--- Excerpt to read ---
After bin Laden was killed in May 2011, senior U.S. officials including Defense Secretary Leon E. Panetta described the group as being on the verge of strategic defeat. Since then, a series of unexpected developments have extended the network’s life span.
In particular, al-Qaeda franchises have gained strength in regions touched by the Arab Spring. The popular uprisings that toppled autocratic governments across the Middle East also weakened the grip of security services that had kept extremist forces in check. Civil wars in Syria and Libya provided local militants with weapons, experience and popular legitimacy.
“What we’re seeing in North Africa and Syria is an unfortunate result of Arab Spring,” said Seth Jones, a Rand Corp. analyst and former consultant to the Pentagon on counterterrorism.
Islamists in those countries are only nominally tied to al-Qaeda, and most are focused on local causes. But their resurgence threatens Western interests in the region and perhaps beyond, Jones said.
Western governments already are warning of increased threats to embassies, businesses and tourists in the region. In France, where 10 percent of the population is of North African descent, security officials are bracing for the possibility of retaliatory strikes in response to its military action in Mali against militants linked to al-Qaeda in the Islamic Maghreb (AQIM), the affiliate in North Africa’s Sahara and Sahel regions.

[Extracted records]
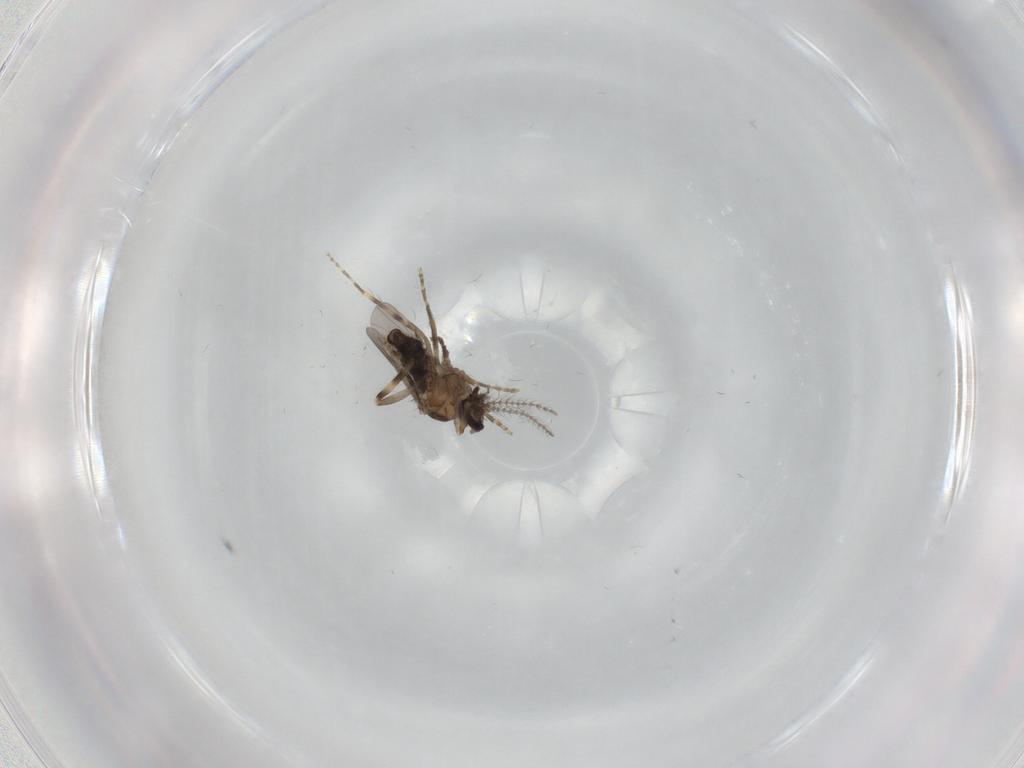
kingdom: Animalia
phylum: Arthropoda
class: Insecta
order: Diptera
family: Ceratopogonidae
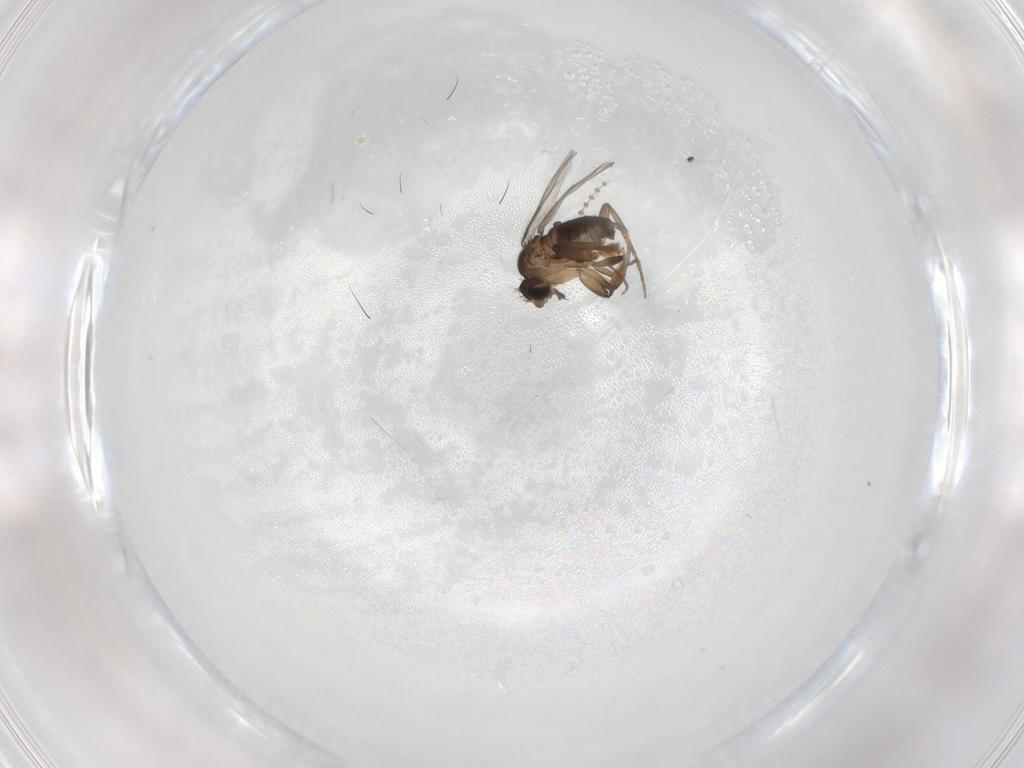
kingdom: Animalia
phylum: Arthropoda
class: Insecta
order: Diptera
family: Psychodidae
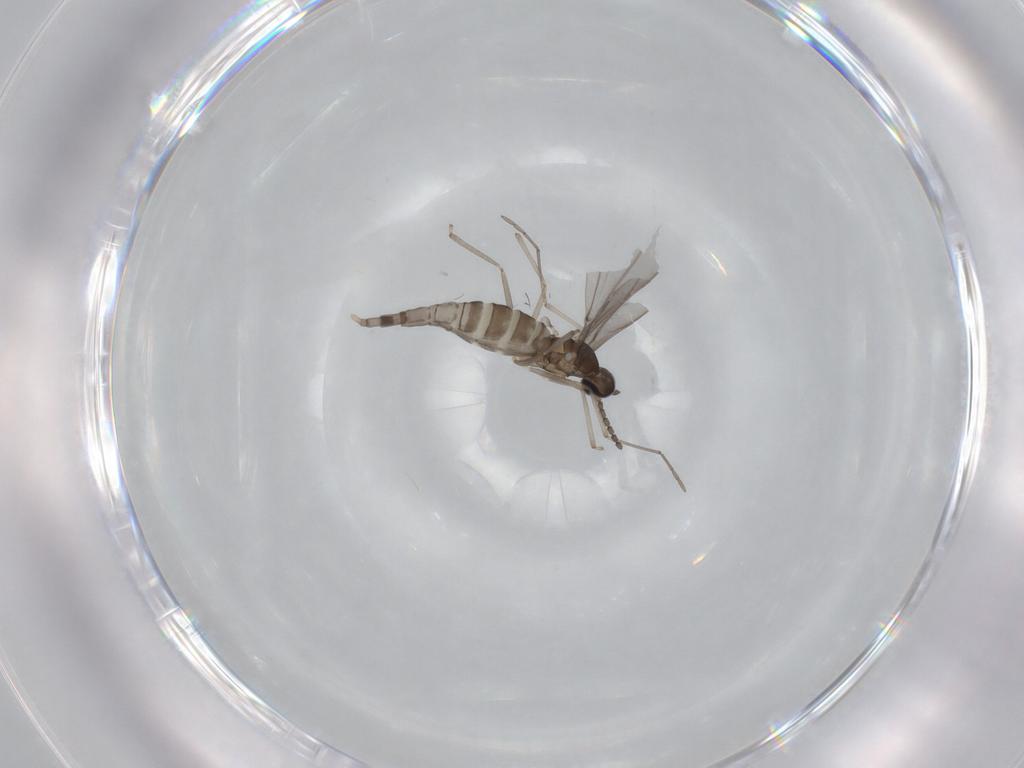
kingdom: Animalia
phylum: Arthropoda
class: Insecta
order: Diptera
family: Cecidomyiidae
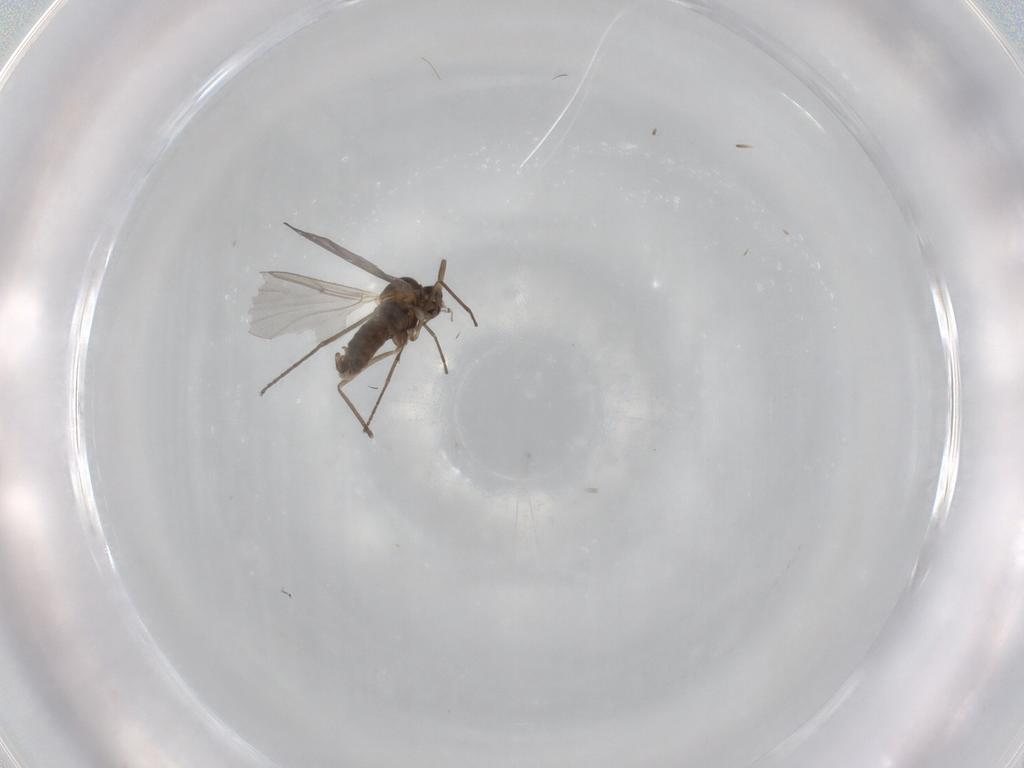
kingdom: Animalia
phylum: Arthropoda
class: Insecta
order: Diptera
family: Cecidomyiidae
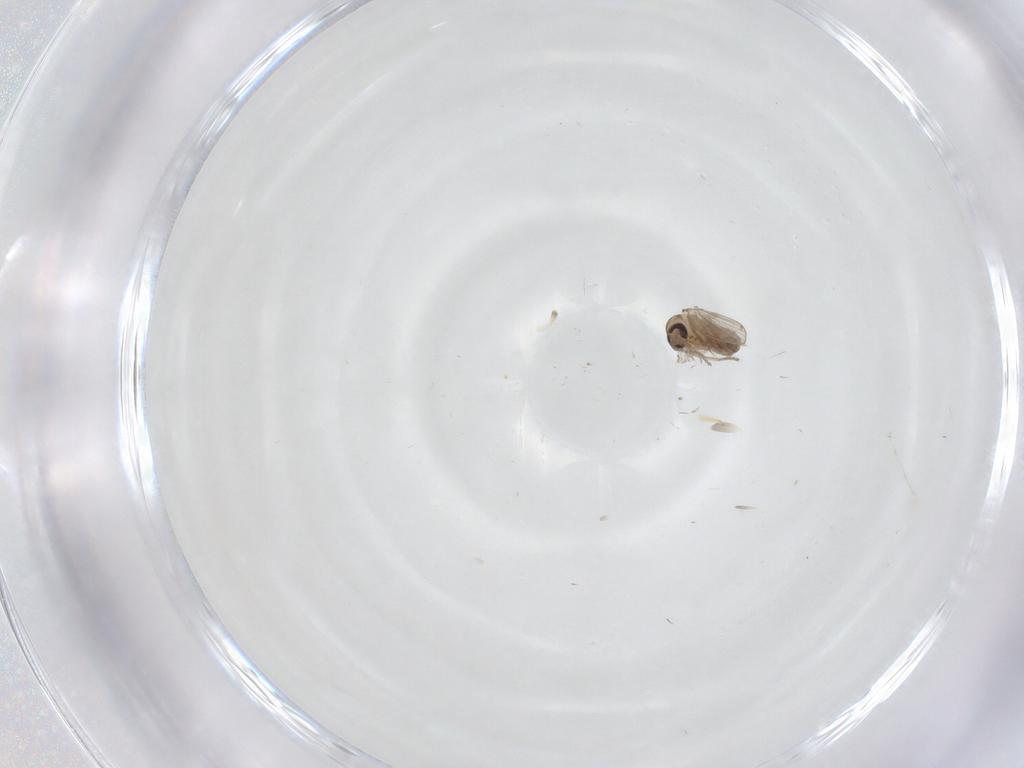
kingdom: Animalia
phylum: Arthropoda
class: Insecta
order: Diptera
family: Psychodidae
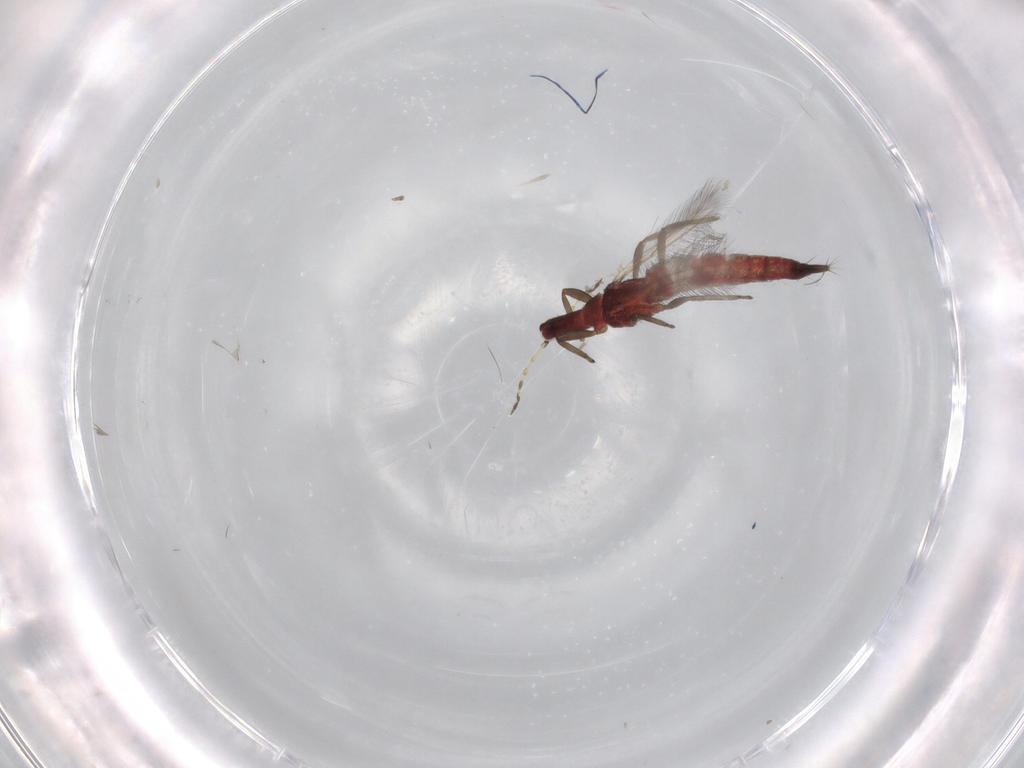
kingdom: Animalia
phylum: Arthropoda
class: Insecta
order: Thysanoptera
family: Phlaeothripidae
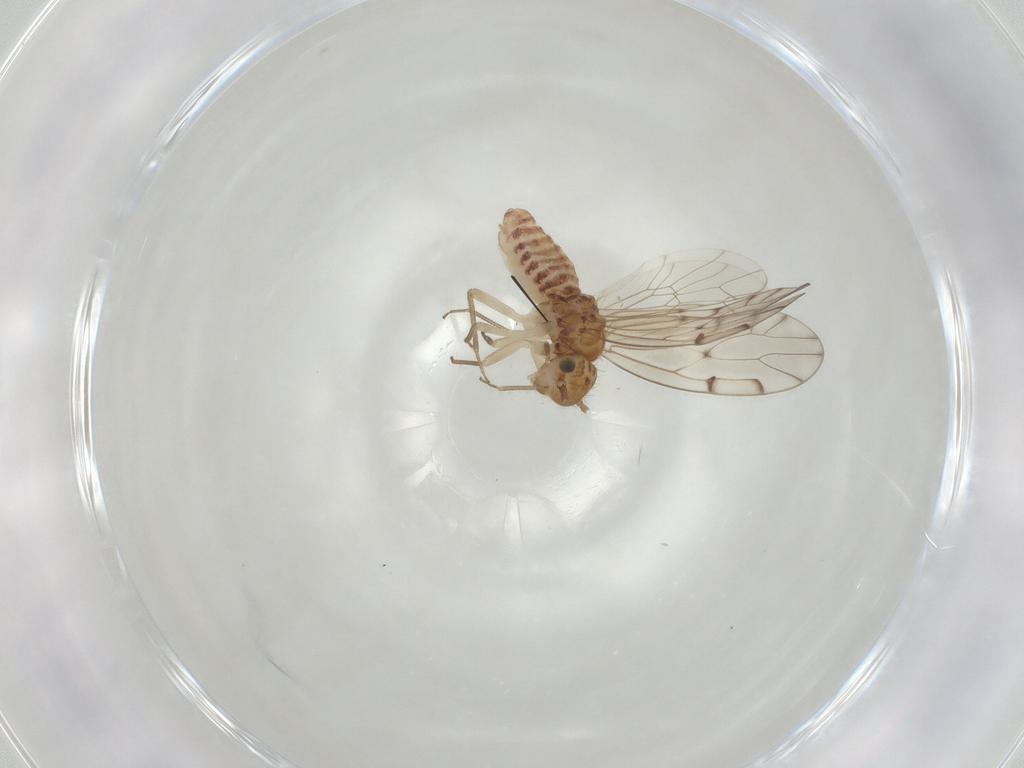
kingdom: Animalia
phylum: Arthropoda
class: Insecta
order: Psocodea
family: Ectopsocidae
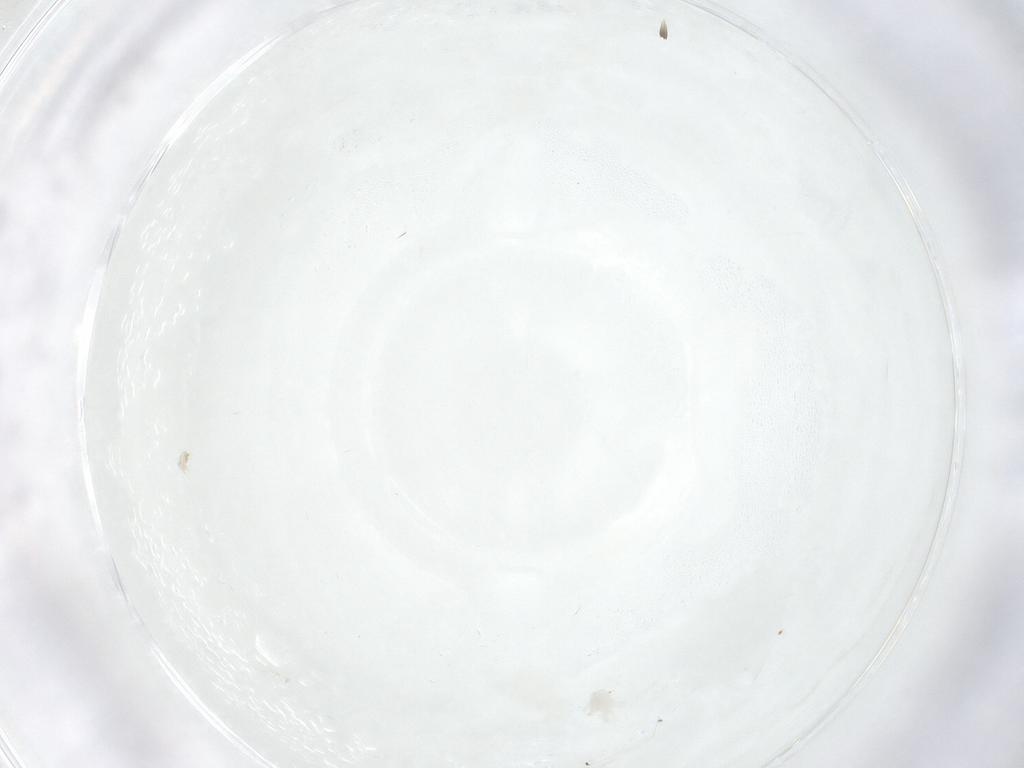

--- Exercise instructions ---
Carry on the article about al-Qaeda's revival after the Arab Spring, picking up after its last sentence.

--- Reply ---
The Arab Spring “freed up people, resources and energy” while attracting foreign jihadists who gave local organizations a more international character, said Mike Shurkin, a former CIA analyst.
“We’re seeing evidence of internationalization of these local groups, particularly AQIM,” Shurkin said. “They are evolving rapidly and perhaps finally becoming the thing that people were fearing: a group with an international agenda.”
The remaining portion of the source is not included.